Love goes beyond, race, color, and sex. It's much deeper than that, or at least it is to me. I sit here, alone and cold and wonder, what words would I use if I was to tell him, that when I closed my eyes, I saw his lips on mine.  
  
Maybe if I was dying I'd say that, because then I could move on without him ever having to answer. To look at me with utter disgust. I would hate to see that ugly emotion in his eyes. I've been here a long time, and it's my own fault.  
  
I rushed off without thinking once again. The others are right when they say I will one day die from my rashness. I wonder, if now is that day.  
  
My dear secret love, I was told you were captured, being tortured at their mercy. No. No it couldn't happen, your eyes closed with pain? Blood trailing down your cheeks? Your clothes ripped and torn from trying to escape? And you....all alone....waiting to be resqued.  
  
Besides the one I love, you are my best friend. Your my everything. Everything I want to be, and everything I thought a hero would be. I took off, not even listening to my friends, warning me this could be a trap.  
  
I should have listened, and in my heart I know if I had to start this incident over, I'd make the same mistake. I'd rather risk my life, than waste time why yours hangs in the balance.  
  
I'm here, because I love you.  
  
I'm here...because if you were here, you would need me.  
  
But your not here.  
  
My friends were right. This was a trick. I sit alone in this room, with no windows, no escape, no color, no light, no hope...I was too rash. The whole thing was a trap, and I was captured.  
  
I've been beaten.  
  
Riduculed.  
  
Scorned.  
  
Tortured.  
  
Mutilated.  
  
R...  
  
raped.  
  
There has been many things done to me, and each time they leave I beg them to tell me if you are here somewhere. They laugh, and tell me I am a fool to worry for you when it is clearly I, who should be scare.  
  
That's a laugh.  
  
I only fear a few things.  
  
Failing the ones I care for. Losing my sister. Killing an innocent person...and...  
  
And losing you.  
  
I don't know how long I've been here, but I have grown different. I am not so 'me' anymore...I am not me. I'm not loud, obliviouse, ruled by my honor, or even innocent and naive...I am empty.  
  
But I remember your face, I clearly see it, though now I'm not sure if I can see at all...all I've seen is black. Am I blind? Even if I am I still see your face, and I hear your words, and laughter.  
  
You'd be shocked to see my crying. Memories of our times together, of having fun brings me to tears. Not because I miss it but because I know I'll never have it again. I'll never see you again.  
  
But I can still lay here and remember the love I've felt growing for you...always...growing in my chest with each passing day.

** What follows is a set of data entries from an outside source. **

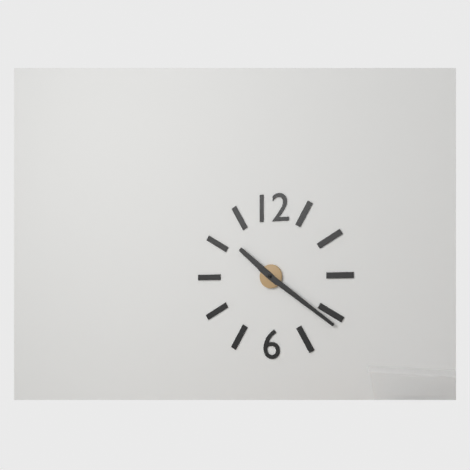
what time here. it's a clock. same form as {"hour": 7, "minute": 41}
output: {"hour": 10, "minute": 21}
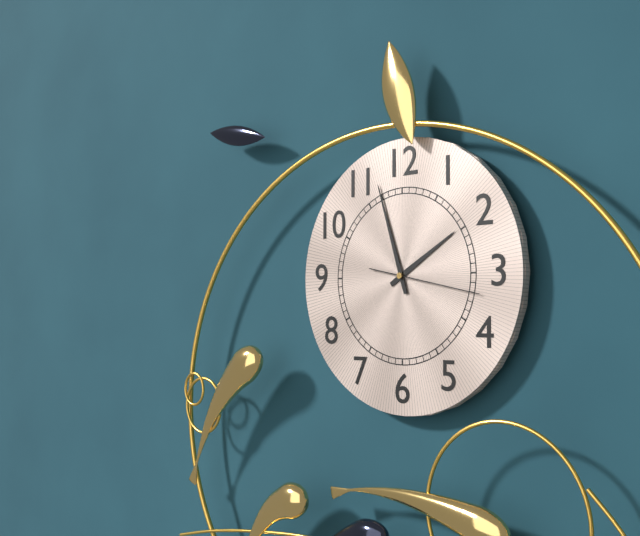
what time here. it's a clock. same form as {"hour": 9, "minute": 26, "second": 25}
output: {"hour": 1, "minute": 57, "second": 17}
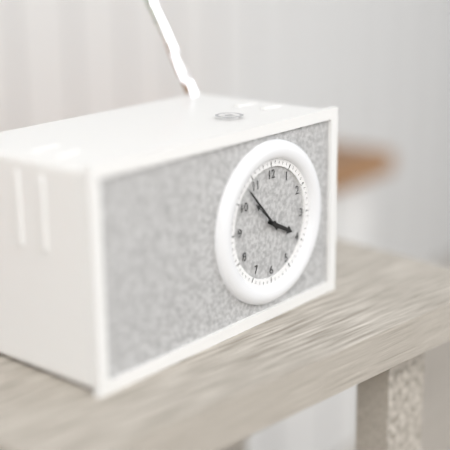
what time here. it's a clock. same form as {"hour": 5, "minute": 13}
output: {"hour": 3, "minute": 53}
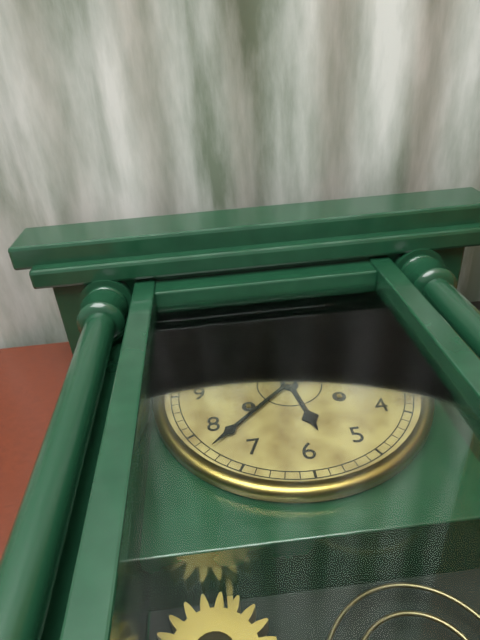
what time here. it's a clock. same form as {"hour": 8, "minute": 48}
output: {"hour": 5, "minute": 38}
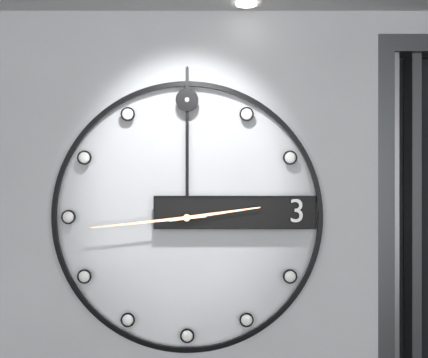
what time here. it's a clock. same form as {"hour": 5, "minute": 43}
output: {"hour": 2, "minute": 44}
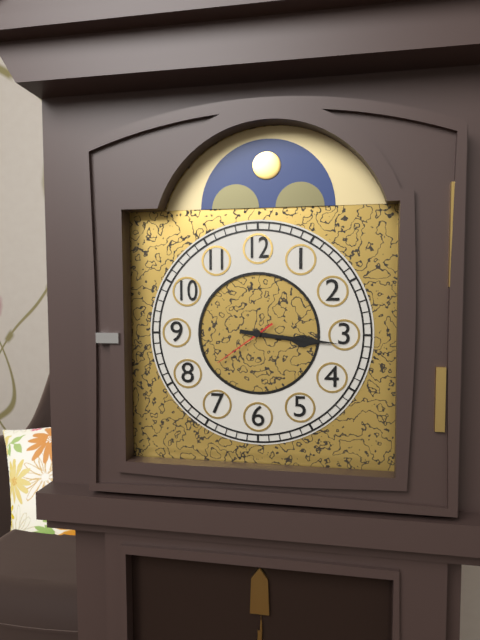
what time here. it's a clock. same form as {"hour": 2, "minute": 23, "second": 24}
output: {"hour": 3, "minute": 16, "second": 39}
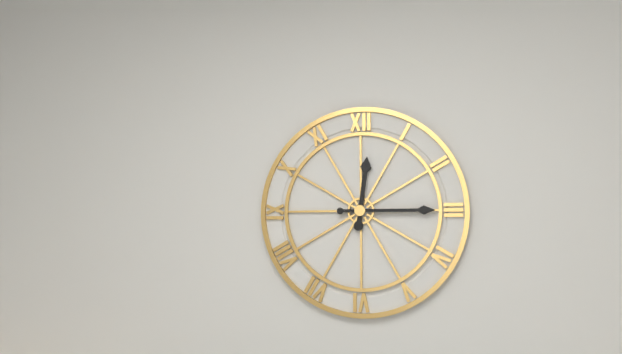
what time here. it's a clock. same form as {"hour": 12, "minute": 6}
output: {"hour": 12, "minute": 15}
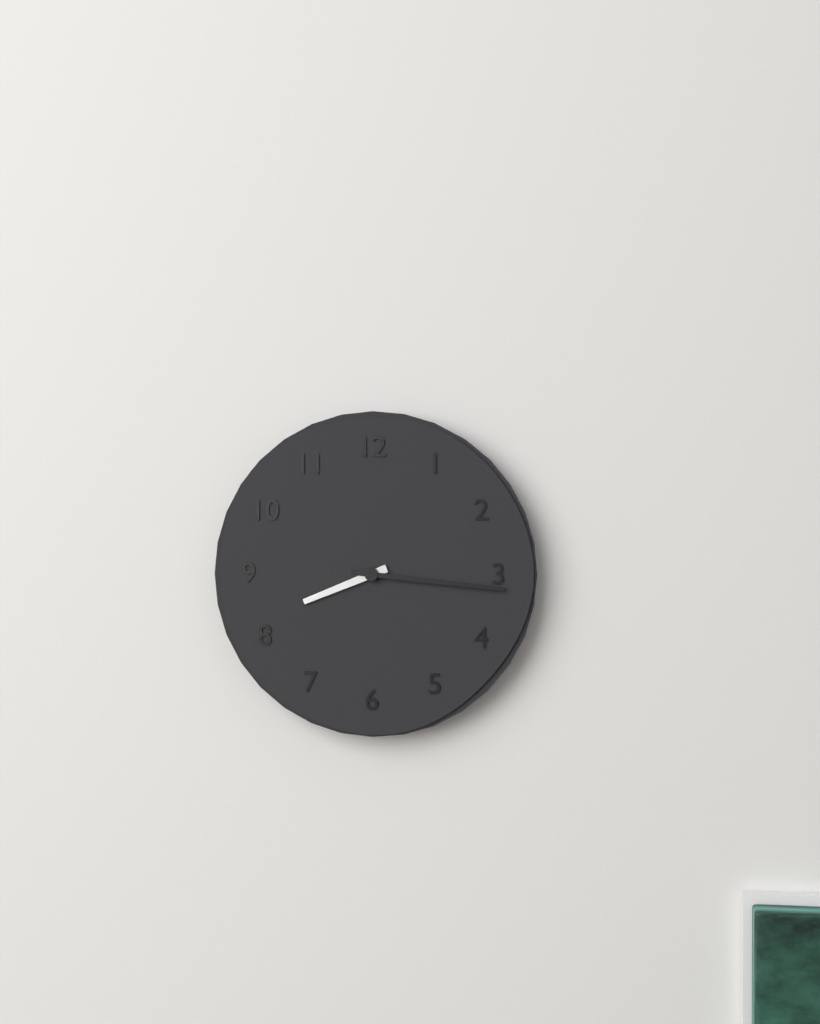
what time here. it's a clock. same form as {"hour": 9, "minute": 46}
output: {"hour": 8, "minute": 16}
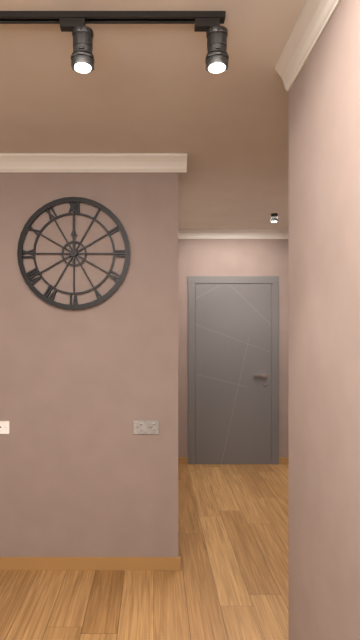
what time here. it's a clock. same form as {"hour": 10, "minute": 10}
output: {"hour": 12, "minute": 0}
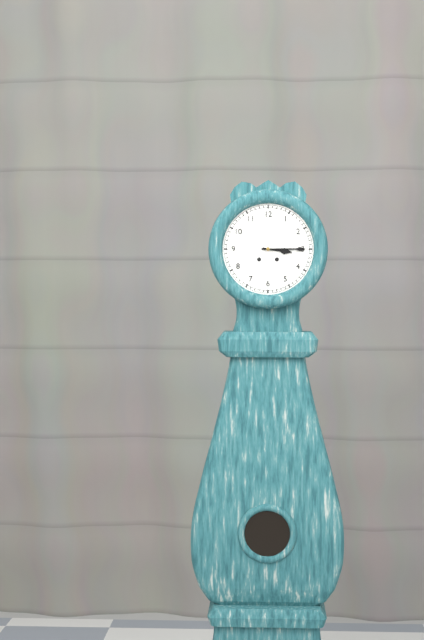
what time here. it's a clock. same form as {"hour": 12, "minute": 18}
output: {"hour": 3, "minute": 15}
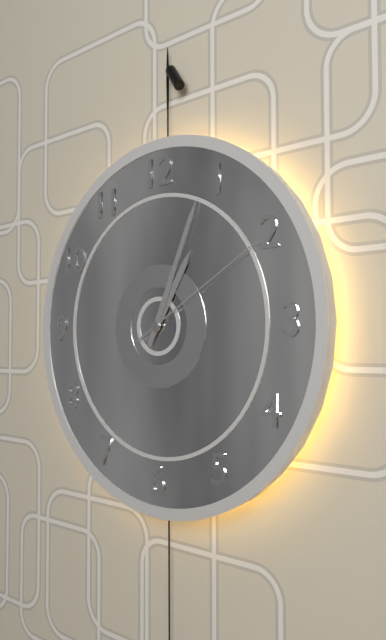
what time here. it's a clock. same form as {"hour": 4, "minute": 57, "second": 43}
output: {"hour": 1, "minute": 4, "second": 10}
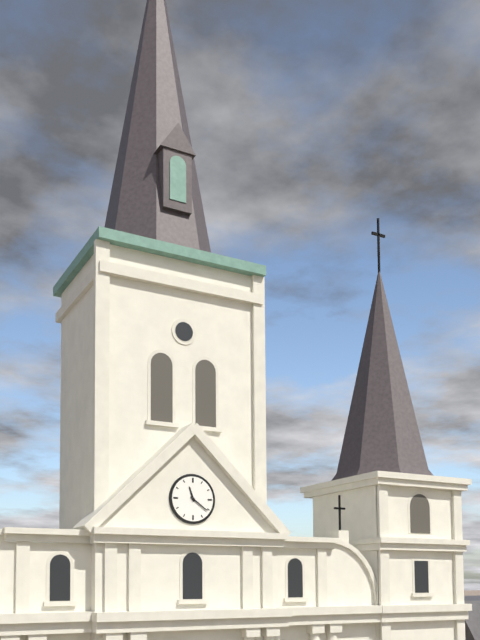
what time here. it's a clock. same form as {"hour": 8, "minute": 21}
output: {"hour": 11, "minute": 21}
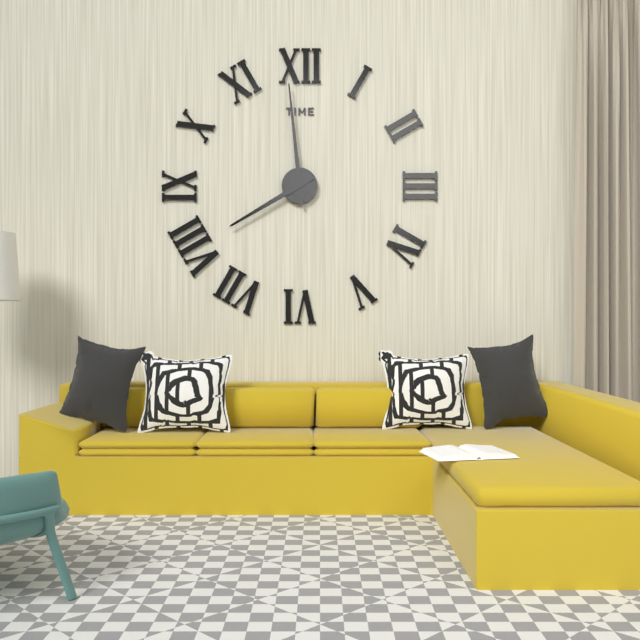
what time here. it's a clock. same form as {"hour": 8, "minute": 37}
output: {"hour": 7, "minute": 59}
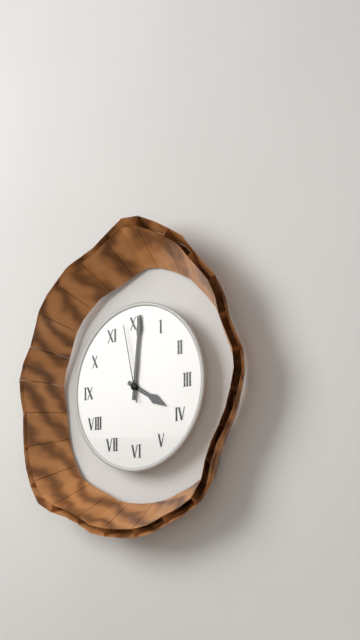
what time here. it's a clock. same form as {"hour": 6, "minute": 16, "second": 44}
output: {"hour": 4, "minute": 1, "second": 58}
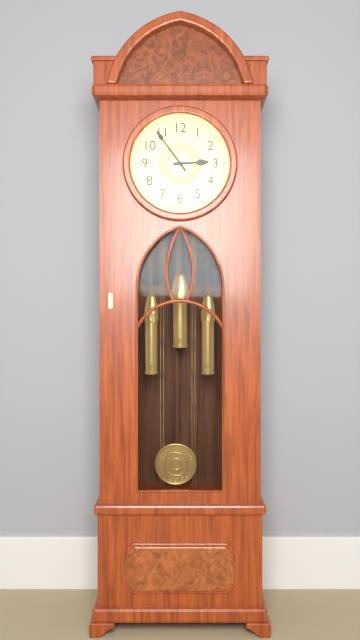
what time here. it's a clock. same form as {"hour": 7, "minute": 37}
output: {"hour": 2, "minute": 54}
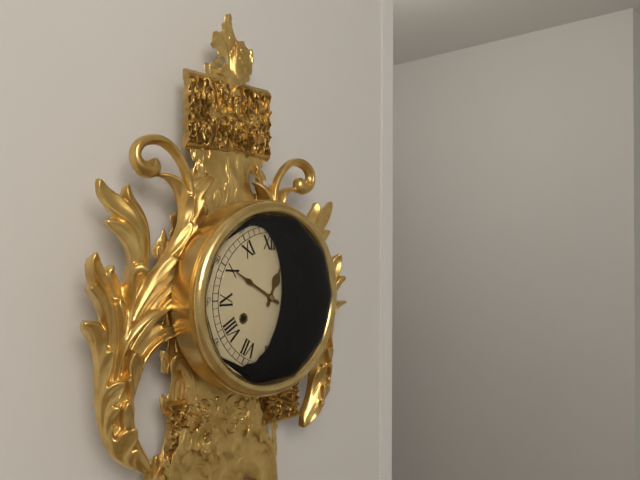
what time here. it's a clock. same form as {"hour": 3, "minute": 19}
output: {"hour": 12, "minute": 50}
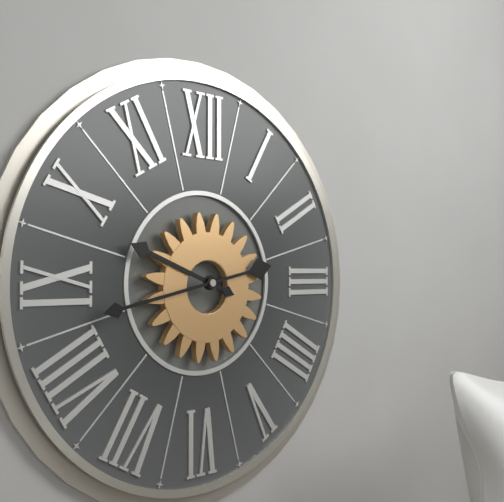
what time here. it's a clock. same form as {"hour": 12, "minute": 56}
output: {"hour": 9, "minute": 43}
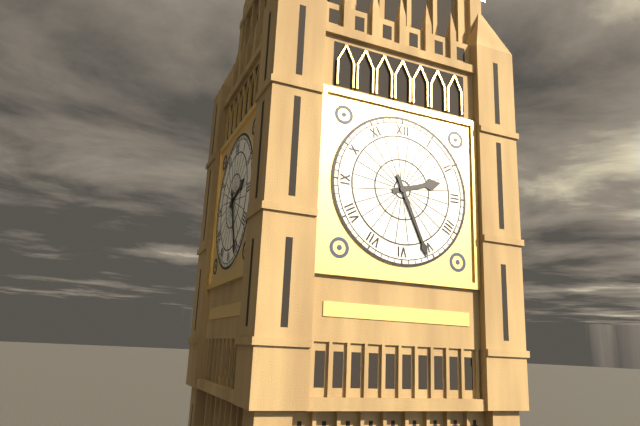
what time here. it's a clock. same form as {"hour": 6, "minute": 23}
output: {"hour": 2, "minute": 26}
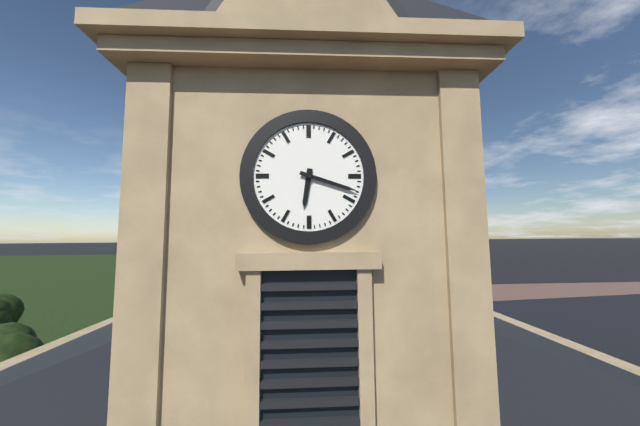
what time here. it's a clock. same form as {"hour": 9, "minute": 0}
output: {"hour": 6, "minute": 18}
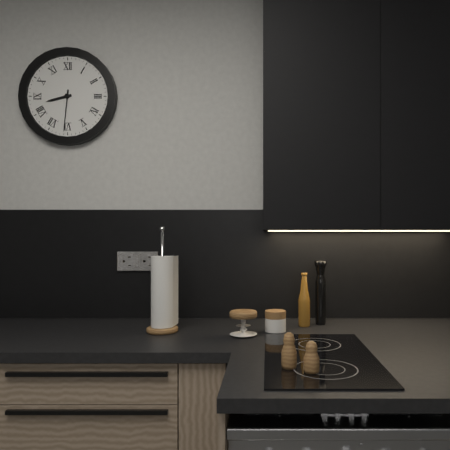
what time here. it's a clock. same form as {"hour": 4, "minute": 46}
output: {"hour": 8, "minute": 31}
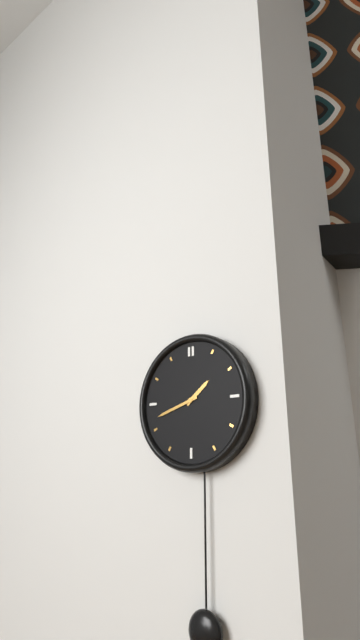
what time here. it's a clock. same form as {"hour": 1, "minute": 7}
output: {"hour": 1, "minute": 42}
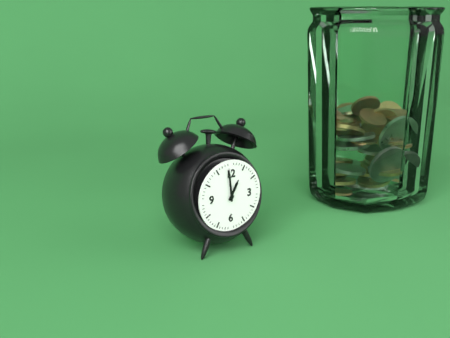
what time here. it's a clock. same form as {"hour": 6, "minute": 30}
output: {"hour": 12, "minute": 59}
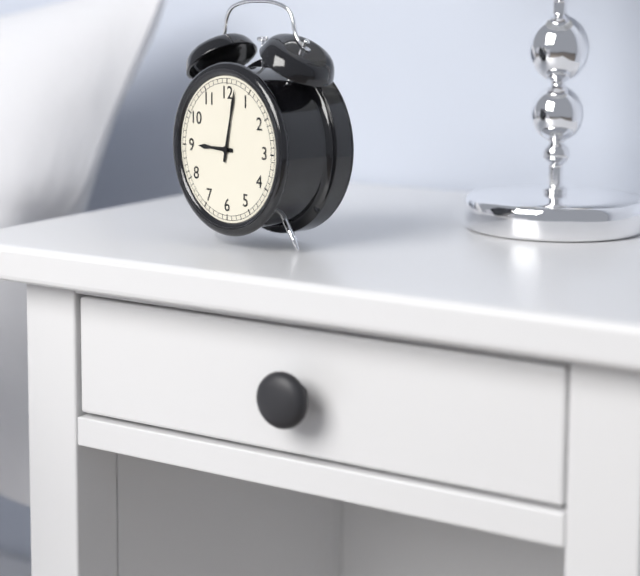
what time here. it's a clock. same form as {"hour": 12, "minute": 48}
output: {"hour": 9, "minute": 2}
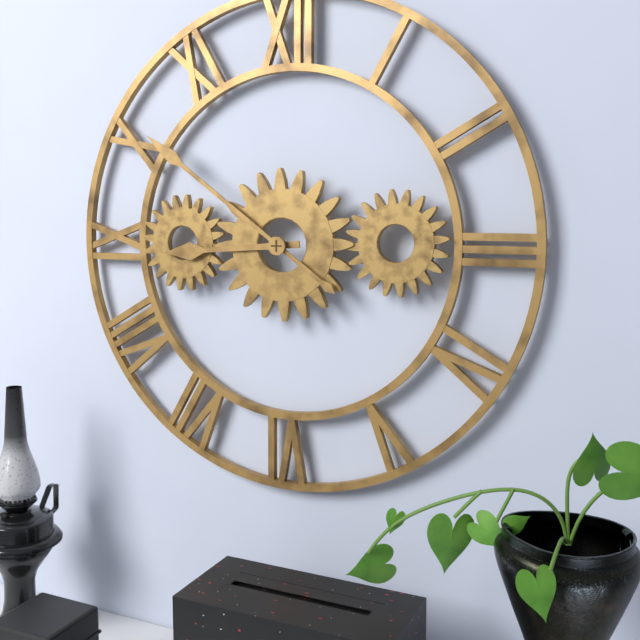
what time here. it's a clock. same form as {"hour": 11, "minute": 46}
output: {"hour": 8, "minute": 51}
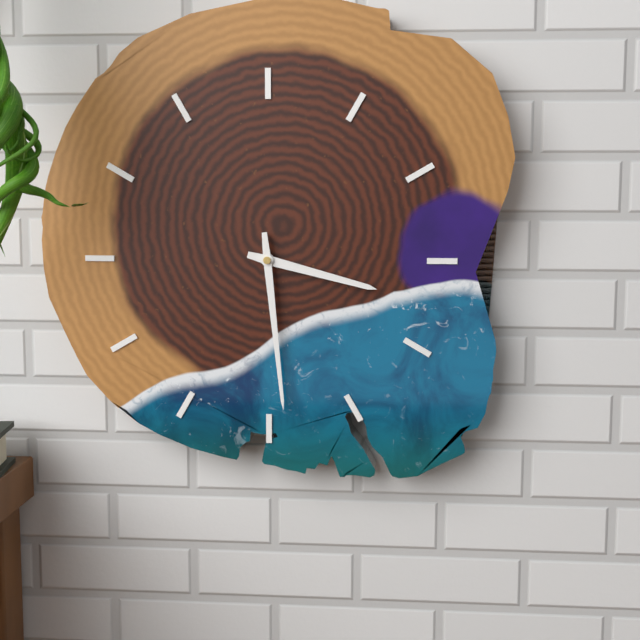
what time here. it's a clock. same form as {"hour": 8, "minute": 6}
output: {"hour": 3, "minute": 29}
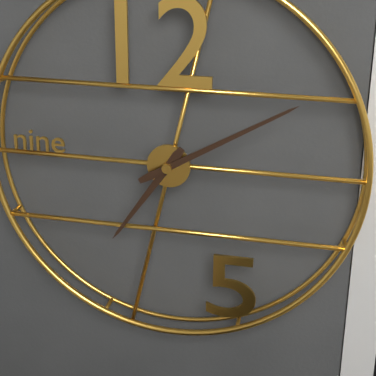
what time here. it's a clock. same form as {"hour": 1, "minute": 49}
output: {"hour": 7, "minute": 10}
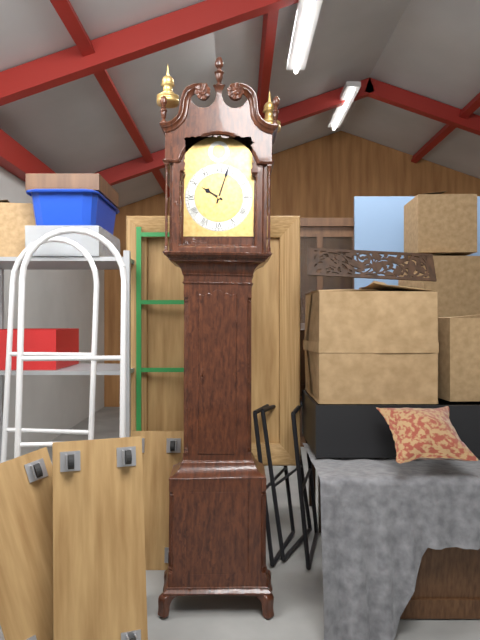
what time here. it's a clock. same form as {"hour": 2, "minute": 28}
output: {"hour": 10, "minute": 3}
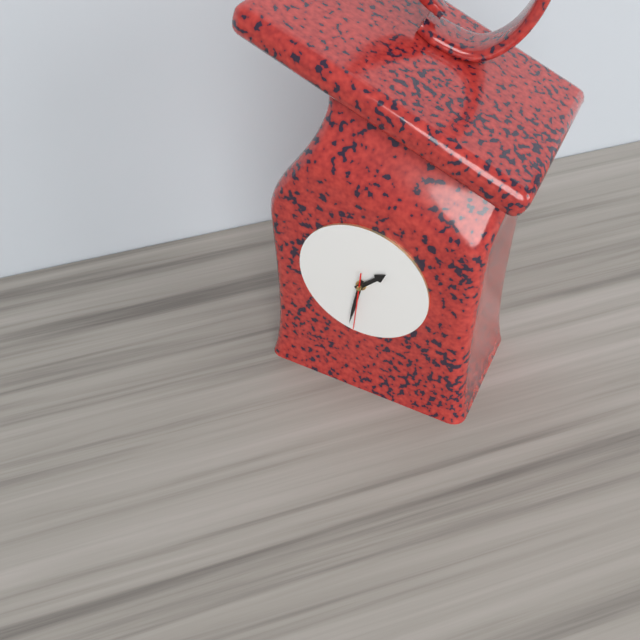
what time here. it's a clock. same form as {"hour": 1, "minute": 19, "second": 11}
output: {"hour": 1, "minute": 32, "second": 31}
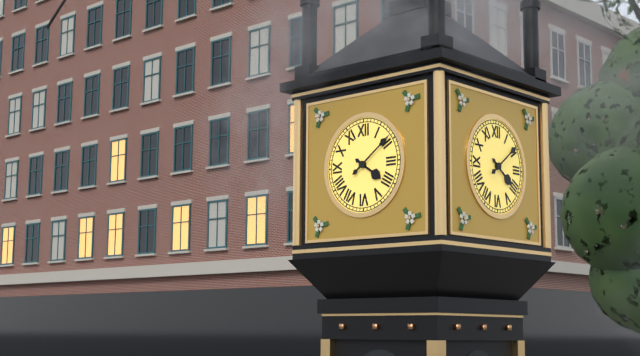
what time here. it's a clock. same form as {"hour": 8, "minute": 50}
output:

No one can love you like I do, no one will know this type of love. No one has ever dared to love so deeply.  
  
If I die, I pray you never come to know of me here.  
  
Laying on the ground unable to move, beaten and broken, dried seman on my body from my attackers, not a stitch of clothing, starved, weak, covered in my own waste, and compleatly without hope.  
  
Compleatly hopeless.  
  
But I have one thing that allows me to go on, for one day at a time. That you could still be alive, that possiably your not here, trapped somewhere within these stone walls. That maybe...your just doing what you always do. Getting into all sorts of trouble, challanging others, and laughing in your care free way, and remaining the toughest guy I know...  
  
Just those thoughts keep me from begging for water, or food, or cying out when I'm hit or touched. Just those thoughts give me enough strength to ask of you. To ask of your saftey.  
  
No one may know the love I hold for you, but I do. No one else will love you like I do, and if they compared their own feelings with mine, they'd be surprised at just how much one person can love. But the person that chooses to love you and :tells: you, has done more that I could. Even with all the love I hold for you, I doubt I could ever tell you without feeling fear take hold, fear of losing what I already have.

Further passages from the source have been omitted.